The Detroit Institute of Arts will host a multimedia exhibition beginning in March that brings together more than 90 paintings, sculptures, and costumes that celebrate and explain the importance of dance in American culture.
“Dance has such a rich history in America,” says Salvador Salort-Pons, director of the DIA. “This exhibition provides an opportunity to see the variety of ways a wide range of artists interpret this important aspect of American culture.”
Salort-Pons says the exhibit, called Dance: American Art, 1830–1960, will feature works by 19th century American artists including John Singer Sargent, Winslow Homer, and Mary Cassatt, along with works by artists who contributed to the Harlem Renaissance, a cultural movement between the end of World War I and the 1930s, such as Aaron Douglas, William Johnson, and James VanDerZee. He says the exhibit will also feature artists who shaped the aesthetics of modern dance, including Isamu Noguchi, Jasper Johns, and Andy Warhol.

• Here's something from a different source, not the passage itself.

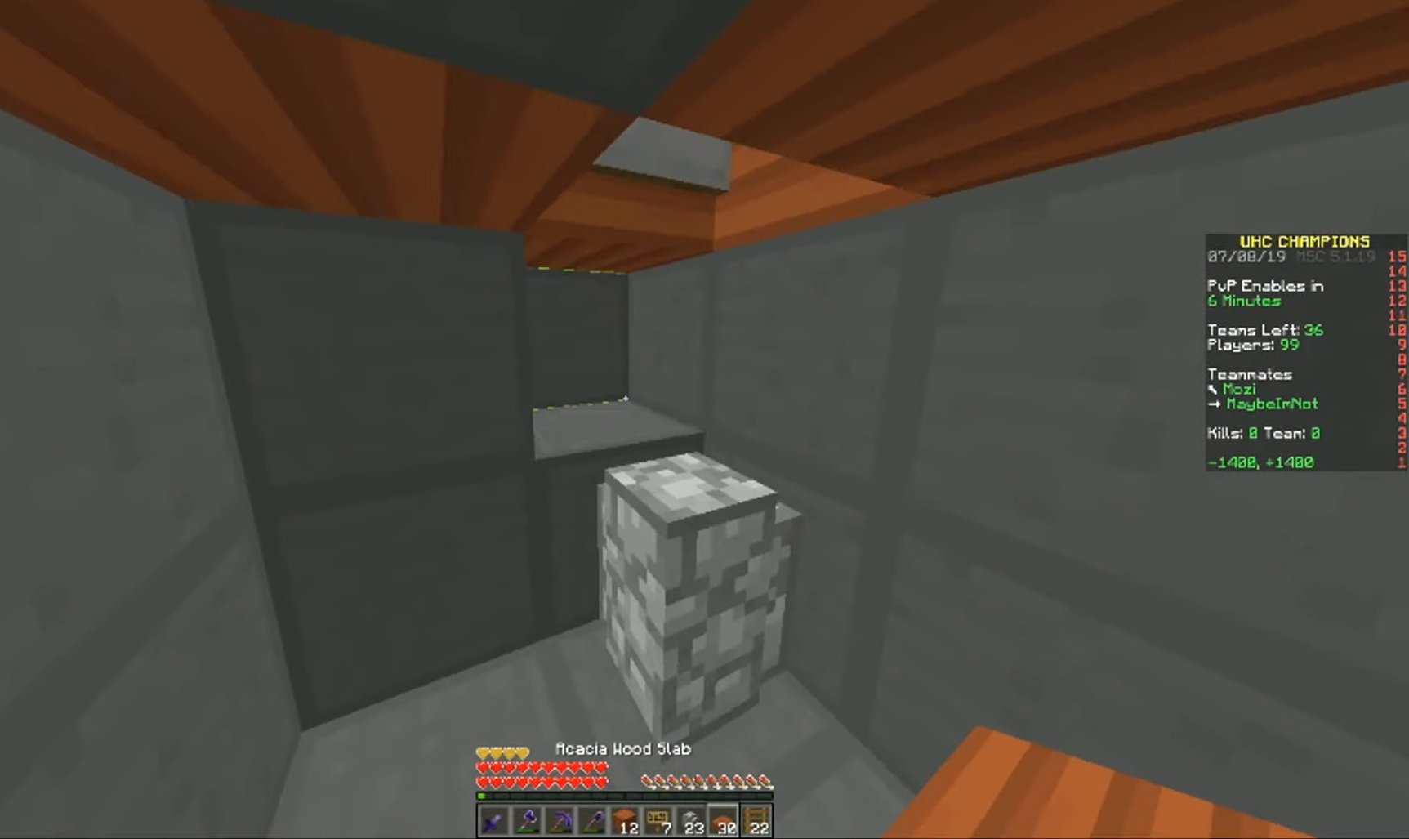
{"keys": [], "mouse": []}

Salort-Pons says the artworks show the dances of indigenous North Americans, the history of African-American dance forms, and female superstars from the turn of the 20th century. Among the works featured include Homer’s Summer Night, Warhol’s Silver Clouds, and nine watercolors by Diego Rivera, among others.
Five videos in the exhibition will highlight the performance aspect of dance and include historic footage and contemporary dancers discussing and demonstrating American ballet, tap, and Detroit’s dance legacies.
Tickets for the exhibit, which runs from March 20 through June 12, is $14 for adults and $10 for Wayne, Oakland, and Macomb County residents. Admission is free every Friday. Dance: American Art, 1830–1960 will travel to the Denver Art Museum in July and the Crystal Bridges Museum of American Art in Arkansas in October.